State lawmakers are prohibited from raising campaign funds while the General Assembly is in session, so eleventh hour funders are hardly surprising, but a Sunday report from the Atlanta Journal Constitution states that the Columbus senator is “seeking thousands of dollars from the people he’s trying to put the clamps on.”

The top level of donation in the campaign fundraiser invitation is $2,500, though it does include a note stating that $5,000 is the maximum level. State law allows maximum donations of $2,500 for both primary and general election funds.

For his part, McKoon defined campaign contributions as being “fundamentally different” in nature when pitted against the gifts he is seeking to cap with the recently released ethics reform proposal, noting that donation caps already exist for campaigns but not gifts during the legislative session.

“A campaign contribution assists me in delivering a political message to my constituents.

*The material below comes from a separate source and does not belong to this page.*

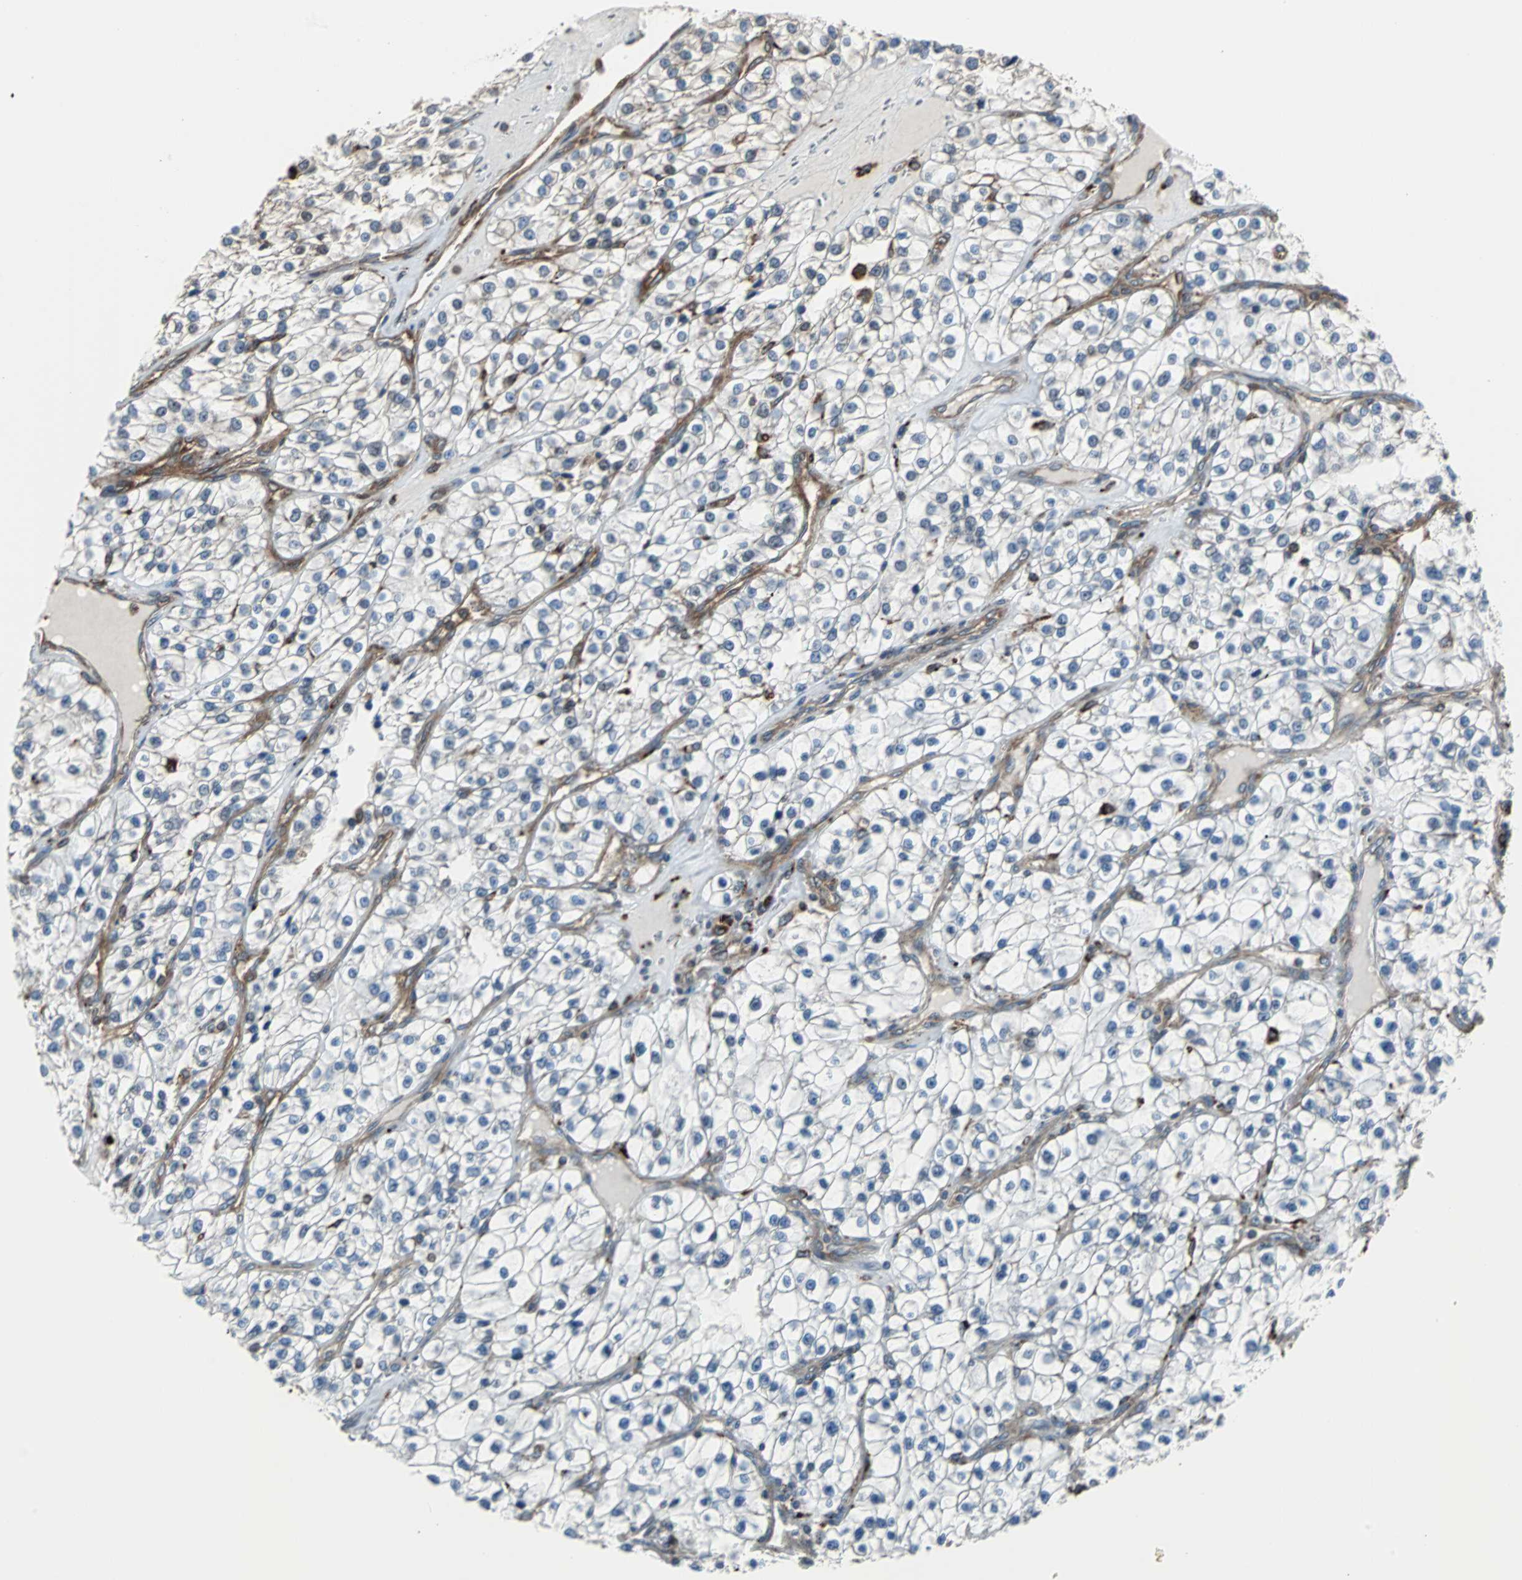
{"staining": {"intensity": "moderate", "quantity": "25%-75%", "location": "cytoplasmic/membranous"}, "tissue": "renal cancer", "cell_type": "Tumor cells", "image_type": "cancer", "snomed": [{"axis": "morphology", "description": "Adenocarcinoma, NOS"}, {"axis": "topography", "description": "Kidney"}], "caption": "IHC of human renal adenocarcinoma displays medium levels of moderate cytoplasmic/membranous expression in approximately 25%-75% of tumor cells.", "gene": "RELA", "patient": {"sex": "female", "age": 57}}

A gift is something I consume for my own gratification and I think those are two different things,” he further stated.

But that logic hasn’t allowed McKoon to escape scrutiny on the topic.

Wayne Garner, a lobbyist for various interests in the state, asked him to “please explain to me how you won’t take $100 (in gifts), but you’ll take $5,000.”

Jet Toney, chair of the Georgia Professional Lobbyists Association, stated that such fundraising “speaks to inconsistencies in message.”

McKoon’s allies in his pursuit of ethics reform include a wide swath of groups, from Common Cause Georgia to Tea Party Patriots. Common Cause’s William Perry backed the senator’s explanation of the difference, dubbing campaign contributions an “expression of political will” and stating that “they are controlled in that they can’t happen during the session.”